- Written by: Stephen Adly Guirgis
- Original language: English
- Subject: Prison
- Genre: Drama

Premiere
- Date premiered: November 2000
- Place premiered: Off-Broadway, New York City

= Jesus Hopped the 'A' Train =

2000 American play by Stephen Adly Guirgis

Jesus Hopped The 'A' Train is a play written by Stephen Adly Guirgis.

==Plot synopsis==
The play takes place in a prison on Rikers Island in New York. Angel Cruz and Lucius Jenkins face murder charges.

==Productions==
The play premiered Off-Broadway at the East 13th Street Theatre in a production by LAByrinth Theater Company on November 29, 2000, and ran to December 31, 2000. The play was directed by Philip Seymour Hoffman. The original cast included Salvatore Inzerillo, John Ortiz, and David Zayas, Ron Cephas Jones, and Elizabeth Canavan.

The play was performed during the Fringe Festival in Edinburgh, Scotland in August 2001.

The play was produced in London at the Donmar Warehouse in 2002. It was nominated for the Olivier Award, Best New Play for 2003.

It then returned to New York City as writer Stephen Adly Guirgis began his residency at Signature Theatre Company. It starred Edi Gathegi, Sean Carvajal, Ricardo Chavira, Stephanie DiMaggio, and Erick Betancourt. It opened on the Pershing Square Signature Center's Irene Diamond Stage on October 23, 2017, and ran until November 26th, 2017. Previews started two days late, on October 5, due to Reg E. Cathey leaving the company suddenly to be replaced by Mr. Gathegi. The production team included director Mark Brokaw, Riccardo Hernández as set designer, Dede M. Ayite as costume designer, Scott Zielinski as lighting designer, and M.L. Dogg as sound designer.

==Reception==
The production received considerable acclaim from critics such as Ben Brantley of the New York Times and Michael Feingold of The Village Voice. However, Pamela Renner reviewed the premiere unfavorably in Variety, with most praise reserved for Ron Cephas Jones. Renner criticized the characters of Hanraham and Valdez as heavy-handed, and also considered the play to contain "awkward exposition. It is freighted by an overload of pseudo-profundity; characters upbraiding each other about the Ultimate Questions can make for rather dreary stagecraft."
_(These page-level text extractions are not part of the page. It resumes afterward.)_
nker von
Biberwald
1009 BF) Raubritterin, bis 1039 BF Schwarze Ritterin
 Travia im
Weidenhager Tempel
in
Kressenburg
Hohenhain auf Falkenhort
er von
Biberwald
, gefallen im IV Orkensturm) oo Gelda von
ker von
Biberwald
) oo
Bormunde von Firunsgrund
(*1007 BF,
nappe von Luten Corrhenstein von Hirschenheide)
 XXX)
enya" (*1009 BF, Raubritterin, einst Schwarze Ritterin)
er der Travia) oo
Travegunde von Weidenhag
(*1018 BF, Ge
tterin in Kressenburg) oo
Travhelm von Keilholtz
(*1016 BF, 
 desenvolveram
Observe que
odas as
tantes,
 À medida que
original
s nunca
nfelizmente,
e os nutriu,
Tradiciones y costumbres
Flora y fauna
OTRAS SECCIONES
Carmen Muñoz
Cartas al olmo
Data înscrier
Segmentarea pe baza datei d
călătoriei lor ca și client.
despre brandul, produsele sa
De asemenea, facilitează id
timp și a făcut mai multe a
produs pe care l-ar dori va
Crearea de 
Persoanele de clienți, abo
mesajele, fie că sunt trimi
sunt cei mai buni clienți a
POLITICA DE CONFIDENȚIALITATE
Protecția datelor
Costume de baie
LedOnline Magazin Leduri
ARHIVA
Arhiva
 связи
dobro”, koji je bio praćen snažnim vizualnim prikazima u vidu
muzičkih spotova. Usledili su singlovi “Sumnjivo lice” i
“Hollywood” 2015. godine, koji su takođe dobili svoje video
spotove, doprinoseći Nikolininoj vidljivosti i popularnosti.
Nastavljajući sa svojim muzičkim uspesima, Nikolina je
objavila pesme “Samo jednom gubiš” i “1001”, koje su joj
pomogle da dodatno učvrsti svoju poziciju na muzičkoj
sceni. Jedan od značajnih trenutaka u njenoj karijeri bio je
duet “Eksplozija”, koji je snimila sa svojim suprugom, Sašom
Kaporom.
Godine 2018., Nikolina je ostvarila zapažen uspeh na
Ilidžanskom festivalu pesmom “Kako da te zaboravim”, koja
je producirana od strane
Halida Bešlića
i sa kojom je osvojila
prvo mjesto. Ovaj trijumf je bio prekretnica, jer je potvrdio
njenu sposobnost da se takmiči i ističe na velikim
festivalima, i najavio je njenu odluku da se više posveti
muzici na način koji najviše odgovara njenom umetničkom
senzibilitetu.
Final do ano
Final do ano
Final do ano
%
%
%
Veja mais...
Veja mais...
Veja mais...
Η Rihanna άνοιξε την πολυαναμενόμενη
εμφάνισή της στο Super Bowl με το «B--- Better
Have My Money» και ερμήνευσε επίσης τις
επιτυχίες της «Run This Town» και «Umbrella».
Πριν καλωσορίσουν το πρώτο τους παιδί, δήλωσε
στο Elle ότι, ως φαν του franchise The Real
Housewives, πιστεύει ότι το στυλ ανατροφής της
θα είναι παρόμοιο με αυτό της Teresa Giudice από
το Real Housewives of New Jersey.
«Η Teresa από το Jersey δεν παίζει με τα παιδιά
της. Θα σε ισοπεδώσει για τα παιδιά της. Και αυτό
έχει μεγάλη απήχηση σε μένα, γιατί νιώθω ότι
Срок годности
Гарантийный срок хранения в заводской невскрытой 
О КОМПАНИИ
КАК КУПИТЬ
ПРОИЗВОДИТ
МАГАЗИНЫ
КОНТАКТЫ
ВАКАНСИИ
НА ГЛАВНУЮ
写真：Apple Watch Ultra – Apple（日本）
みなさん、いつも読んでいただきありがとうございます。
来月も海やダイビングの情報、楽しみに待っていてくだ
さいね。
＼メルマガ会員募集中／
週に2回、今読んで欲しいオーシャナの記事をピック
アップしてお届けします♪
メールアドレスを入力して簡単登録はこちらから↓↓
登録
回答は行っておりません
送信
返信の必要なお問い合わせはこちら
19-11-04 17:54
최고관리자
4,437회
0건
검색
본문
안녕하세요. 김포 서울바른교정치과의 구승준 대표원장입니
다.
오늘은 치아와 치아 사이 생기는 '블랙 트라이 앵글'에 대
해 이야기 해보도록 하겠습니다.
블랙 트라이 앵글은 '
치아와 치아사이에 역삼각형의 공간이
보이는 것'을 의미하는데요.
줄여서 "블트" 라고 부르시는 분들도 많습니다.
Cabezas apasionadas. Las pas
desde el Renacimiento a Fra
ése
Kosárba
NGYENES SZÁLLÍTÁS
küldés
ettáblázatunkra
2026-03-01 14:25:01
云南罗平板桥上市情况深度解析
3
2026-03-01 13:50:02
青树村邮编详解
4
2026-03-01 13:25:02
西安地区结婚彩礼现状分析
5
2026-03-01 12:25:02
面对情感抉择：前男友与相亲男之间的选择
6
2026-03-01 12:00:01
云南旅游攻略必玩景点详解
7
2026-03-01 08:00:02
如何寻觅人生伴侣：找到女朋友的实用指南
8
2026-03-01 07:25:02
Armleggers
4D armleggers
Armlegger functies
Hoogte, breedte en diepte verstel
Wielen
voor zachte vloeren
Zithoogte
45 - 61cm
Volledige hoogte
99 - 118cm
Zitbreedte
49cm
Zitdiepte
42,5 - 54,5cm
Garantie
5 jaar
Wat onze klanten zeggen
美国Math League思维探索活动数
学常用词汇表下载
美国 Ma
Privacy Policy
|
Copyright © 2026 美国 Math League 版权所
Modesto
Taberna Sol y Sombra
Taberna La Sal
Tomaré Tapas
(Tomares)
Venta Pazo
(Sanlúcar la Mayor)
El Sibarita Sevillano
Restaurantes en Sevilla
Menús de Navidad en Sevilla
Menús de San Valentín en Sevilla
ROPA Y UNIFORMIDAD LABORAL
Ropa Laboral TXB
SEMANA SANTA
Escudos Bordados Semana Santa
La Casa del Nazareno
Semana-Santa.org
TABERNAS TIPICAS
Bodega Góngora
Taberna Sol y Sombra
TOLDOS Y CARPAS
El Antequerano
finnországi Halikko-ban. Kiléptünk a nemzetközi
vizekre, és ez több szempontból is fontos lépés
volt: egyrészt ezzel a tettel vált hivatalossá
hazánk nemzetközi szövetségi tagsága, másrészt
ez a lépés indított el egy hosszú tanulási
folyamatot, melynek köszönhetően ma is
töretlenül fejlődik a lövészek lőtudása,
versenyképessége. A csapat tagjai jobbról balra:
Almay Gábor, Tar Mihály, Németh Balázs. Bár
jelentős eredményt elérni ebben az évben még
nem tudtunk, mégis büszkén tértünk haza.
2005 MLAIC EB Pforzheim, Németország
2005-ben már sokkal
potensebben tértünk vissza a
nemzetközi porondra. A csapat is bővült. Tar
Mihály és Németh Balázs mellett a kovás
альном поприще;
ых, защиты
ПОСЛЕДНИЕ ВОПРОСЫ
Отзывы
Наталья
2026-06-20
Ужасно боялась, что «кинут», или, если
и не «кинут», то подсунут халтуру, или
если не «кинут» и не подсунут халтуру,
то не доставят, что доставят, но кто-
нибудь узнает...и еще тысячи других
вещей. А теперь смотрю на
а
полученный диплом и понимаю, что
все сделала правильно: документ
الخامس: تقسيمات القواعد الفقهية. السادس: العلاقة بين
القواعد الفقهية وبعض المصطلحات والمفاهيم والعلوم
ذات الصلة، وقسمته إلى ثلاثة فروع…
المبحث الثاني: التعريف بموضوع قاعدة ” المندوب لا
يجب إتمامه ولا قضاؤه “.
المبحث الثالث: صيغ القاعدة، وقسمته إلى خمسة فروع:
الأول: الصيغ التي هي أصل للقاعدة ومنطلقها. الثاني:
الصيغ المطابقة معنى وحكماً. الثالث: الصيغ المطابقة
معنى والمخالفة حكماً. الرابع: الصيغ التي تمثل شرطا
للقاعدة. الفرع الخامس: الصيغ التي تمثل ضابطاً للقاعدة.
In a review of one of Guirgis's later works, Hilton Als described Jesus Hopped the 'A' Train as "hysterical and irreverent", "an outstanding 2000 piece about imprisonment and moral responsibility." Frank Scheck of The Hollywood Reporter reviewed a 2017 revival favorably, praising the "incisive characterizations and riveting dialogue". The critic wrote that there are "overwritten passages and reliance on expository monologues. But it also displays incendiary passion and insight into its troubled characters". In 2018, Jesus Hopped the 'A' Train was ranked by The New York Times writers as the 14th best American play of the previous 25 years.

Michael Billington of The Guardian, who had given the play three out of five stars in 2002, gave the same rating after a 2019 performance and said that "for all the vividness of the dialogue, the play still strikes me as baffling in its exploration of guilt, faith and redemption." Billington quipped that Angel's final sacrificial gesture "smacks more of romantic fiction than spiritual redemption [...] I enjoyed the production without fully believing in Guirgis's vision of crime and punishment." J. Kelly Nestruck of The Globe and Mail awarded it three and a half out of four stars in 2020, calling it "skillfully structured so that the audience’s sympathies see-saw back and forth between" Lucius and Valdez.